Sawyer also said expect physical training to look a little different with formations spread out more during runs to include no cadence. Also, when it came to doing pull-ups, which is a part of the new Army Combat Fitness Test, cadets could wear gloves, or not wear gloves but sanitize the pull-up bar after each use or use a contraption that connects the cadets to the pull-bar without touching it.
“Things will look different, but the intent is we are still running and still doing physical activity,” Sawyer said.
High praise for the team and the ability to keep up the world-class training
Sawyer has high praise for his DMI team and the work they did to help in the process of CST planning. Piecing together a matrix that didn’t convolute things where groups from CBT and CFT, for instance, would find themselves at the same training area trying to use similar ranges was an indication of how well the planning team worked in getting the job done under atypical circumstances.
“I’m blessed with a great team that is extremely cohesive and they are high performers,” he said. “They communicated well, and the hard part was they had to do this via (Microsoft) Teams because it wasn’t like we were coming in meeting face-to-face. It’s a testament to what a cohesive team can accomplish.”
Two members of the team, Capt. Griffin Spencer, CFT S-3 operations officer, and Maj. Ryan Hintz, CBT S-3 operations officer, were deep in the process of making sure the cadets are getting the training they need to achieve their graduation requirements.
“We are responsible for teaching and educating the Army to our plebe cadets,” Hintz, who is the Military Science 100 (Plebes) course director during the academic year, said. “I receive them on R-Day and I hand them off at the conclusion of their plebe year. We lay the foundation that hopefully gets built upon through all their MS and summer training experiences.”
Spencer believes the cadets in CFT will ‘absolutely’ get the best training, world-class training as Sawyer calls it, despite the cuts and training changes made this year.

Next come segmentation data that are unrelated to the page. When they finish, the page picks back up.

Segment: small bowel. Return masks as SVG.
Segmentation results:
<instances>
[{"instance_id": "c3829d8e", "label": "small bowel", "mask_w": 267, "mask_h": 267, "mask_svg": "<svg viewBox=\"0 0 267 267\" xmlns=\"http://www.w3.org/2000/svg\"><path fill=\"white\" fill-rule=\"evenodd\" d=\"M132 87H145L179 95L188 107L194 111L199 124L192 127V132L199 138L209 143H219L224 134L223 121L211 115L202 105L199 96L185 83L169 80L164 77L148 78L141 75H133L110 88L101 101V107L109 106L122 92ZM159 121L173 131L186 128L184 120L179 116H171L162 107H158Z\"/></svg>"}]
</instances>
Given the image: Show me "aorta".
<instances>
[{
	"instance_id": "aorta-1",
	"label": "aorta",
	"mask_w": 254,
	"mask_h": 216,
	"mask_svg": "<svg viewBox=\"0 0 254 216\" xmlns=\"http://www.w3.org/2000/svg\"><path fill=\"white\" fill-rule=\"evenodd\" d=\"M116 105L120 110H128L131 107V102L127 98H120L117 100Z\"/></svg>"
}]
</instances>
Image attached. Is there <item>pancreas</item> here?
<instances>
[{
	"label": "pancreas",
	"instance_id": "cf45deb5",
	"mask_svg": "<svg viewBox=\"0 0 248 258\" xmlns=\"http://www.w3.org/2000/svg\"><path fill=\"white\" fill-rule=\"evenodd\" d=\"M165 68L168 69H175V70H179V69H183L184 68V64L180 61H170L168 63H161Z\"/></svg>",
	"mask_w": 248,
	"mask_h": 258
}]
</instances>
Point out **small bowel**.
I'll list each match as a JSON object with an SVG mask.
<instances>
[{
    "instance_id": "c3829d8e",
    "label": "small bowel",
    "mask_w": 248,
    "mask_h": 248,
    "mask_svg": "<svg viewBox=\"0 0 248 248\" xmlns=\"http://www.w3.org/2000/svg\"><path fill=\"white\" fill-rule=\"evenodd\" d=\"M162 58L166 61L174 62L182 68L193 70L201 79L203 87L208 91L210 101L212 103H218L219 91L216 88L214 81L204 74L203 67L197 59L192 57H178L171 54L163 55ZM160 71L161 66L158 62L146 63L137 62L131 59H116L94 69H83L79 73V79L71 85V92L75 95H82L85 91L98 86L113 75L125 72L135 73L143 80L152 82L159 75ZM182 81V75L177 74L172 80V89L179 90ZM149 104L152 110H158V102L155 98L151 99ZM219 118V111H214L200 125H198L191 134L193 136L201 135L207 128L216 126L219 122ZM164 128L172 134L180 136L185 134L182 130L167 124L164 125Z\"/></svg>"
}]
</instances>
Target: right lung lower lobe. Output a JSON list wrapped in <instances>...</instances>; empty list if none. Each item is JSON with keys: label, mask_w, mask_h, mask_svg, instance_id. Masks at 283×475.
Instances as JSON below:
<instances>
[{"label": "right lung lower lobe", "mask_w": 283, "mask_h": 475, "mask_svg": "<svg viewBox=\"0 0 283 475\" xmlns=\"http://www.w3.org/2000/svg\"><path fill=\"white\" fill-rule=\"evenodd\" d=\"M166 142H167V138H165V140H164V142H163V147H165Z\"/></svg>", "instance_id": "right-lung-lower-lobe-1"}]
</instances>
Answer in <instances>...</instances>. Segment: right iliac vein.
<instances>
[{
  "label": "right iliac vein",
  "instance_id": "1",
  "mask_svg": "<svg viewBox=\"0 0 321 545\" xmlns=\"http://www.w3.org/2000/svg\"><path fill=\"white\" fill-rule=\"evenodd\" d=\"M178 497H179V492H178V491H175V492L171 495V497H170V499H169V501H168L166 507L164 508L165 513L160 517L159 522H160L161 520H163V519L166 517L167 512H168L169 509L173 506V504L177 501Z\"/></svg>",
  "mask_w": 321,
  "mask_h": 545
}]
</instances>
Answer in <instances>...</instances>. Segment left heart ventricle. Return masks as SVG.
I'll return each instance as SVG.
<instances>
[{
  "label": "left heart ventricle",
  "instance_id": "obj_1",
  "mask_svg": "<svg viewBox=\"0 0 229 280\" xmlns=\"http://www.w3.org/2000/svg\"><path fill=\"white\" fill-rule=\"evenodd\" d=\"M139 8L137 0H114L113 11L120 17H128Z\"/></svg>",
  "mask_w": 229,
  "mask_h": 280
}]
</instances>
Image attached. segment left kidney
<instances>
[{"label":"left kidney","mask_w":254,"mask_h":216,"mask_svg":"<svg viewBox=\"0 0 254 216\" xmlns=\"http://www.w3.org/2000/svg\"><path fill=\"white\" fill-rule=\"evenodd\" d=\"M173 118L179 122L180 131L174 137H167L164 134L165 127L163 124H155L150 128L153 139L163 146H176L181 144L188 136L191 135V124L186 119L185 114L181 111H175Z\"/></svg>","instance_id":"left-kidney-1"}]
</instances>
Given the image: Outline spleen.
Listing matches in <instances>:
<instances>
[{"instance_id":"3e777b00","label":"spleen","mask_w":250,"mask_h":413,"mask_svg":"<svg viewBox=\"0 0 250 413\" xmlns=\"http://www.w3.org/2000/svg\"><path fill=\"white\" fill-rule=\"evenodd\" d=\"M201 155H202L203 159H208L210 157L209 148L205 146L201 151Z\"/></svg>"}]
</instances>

“While we omitted some events, what that allows us to do now is make priority the core events which comprise their evaluations— we’ve done away with all the events that don’t correspond with a grade,” Spencer said. “But, what that allows us to do now is spend more quality time on those tasks and focus a little bit more on core-evaluating events. I see it only as a positive to allow us to focus on quality and making sure these core assessments/events receive the attention they need.”
One final piece to CBT, Hintz said, is the initial course of action was to have three weeks of CBT, but the commandant, Brig. Gen. Curtis A. Buzzard, was pushing to find a way to add a fourth week to concentrate on standards and discipline.
“The guidance we were given was use that time to focus on standards, discipline and character development,” Hintz said. “You can say they will have two fewer weeks of training (from the original six), but I can tell you that when they transition to Reorgy Week and fall into their academic year companies, they are going to be better prepared to be members of the Corps of Cadets when they finish CBT.”